* RECORDS FOR THE TASK:
*** Begin section ***

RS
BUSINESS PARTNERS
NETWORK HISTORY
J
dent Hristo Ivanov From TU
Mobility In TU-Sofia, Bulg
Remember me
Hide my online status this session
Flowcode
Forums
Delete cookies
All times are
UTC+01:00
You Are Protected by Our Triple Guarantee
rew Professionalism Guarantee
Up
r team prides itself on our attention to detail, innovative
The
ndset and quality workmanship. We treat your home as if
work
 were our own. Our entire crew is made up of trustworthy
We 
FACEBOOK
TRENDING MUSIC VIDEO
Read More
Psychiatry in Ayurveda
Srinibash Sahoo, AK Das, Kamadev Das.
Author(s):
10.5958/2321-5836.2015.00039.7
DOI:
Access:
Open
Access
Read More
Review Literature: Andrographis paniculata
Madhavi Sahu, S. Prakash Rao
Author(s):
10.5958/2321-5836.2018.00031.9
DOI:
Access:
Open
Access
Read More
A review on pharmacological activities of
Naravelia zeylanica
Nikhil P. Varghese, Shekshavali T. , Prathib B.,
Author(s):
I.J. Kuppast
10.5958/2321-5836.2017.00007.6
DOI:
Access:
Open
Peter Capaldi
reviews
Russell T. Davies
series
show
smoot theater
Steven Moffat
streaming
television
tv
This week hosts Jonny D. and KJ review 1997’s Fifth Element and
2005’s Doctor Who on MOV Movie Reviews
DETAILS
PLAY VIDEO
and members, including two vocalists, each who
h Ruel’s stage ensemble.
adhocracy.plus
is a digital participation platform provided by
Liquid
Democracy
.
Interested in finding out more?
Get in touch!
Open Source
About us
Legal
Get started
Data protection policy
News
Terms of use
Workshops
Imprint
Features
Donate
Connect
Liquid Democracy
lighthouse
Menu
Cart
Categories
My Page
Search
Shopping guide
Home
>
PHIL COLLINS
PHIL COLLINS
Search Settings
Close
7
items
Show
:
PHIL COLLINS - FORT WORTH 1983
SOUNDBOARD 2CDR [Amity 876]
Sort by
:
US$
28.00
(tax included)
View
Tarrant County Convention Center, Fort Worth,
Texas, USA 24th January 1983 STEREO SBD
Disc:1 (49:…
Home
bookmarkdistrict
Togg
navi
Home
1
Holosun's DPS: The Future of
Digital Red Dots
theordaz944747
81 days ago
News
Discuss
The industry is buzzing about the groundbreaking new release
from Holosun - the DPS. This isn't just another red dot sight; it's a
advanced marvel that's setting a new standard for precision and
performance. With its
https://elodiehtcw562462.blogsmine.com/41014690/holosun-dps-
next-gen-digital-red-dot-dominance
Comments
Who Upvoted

*** End section ***

* PROBLEM TO SOLVE: Could you show every line of the records that contains the word "Guarantee", copying each line in full?

* TASK OUTPUT:
You Are Protected by Our Triple Guarantee
rew Professionalism Guarantee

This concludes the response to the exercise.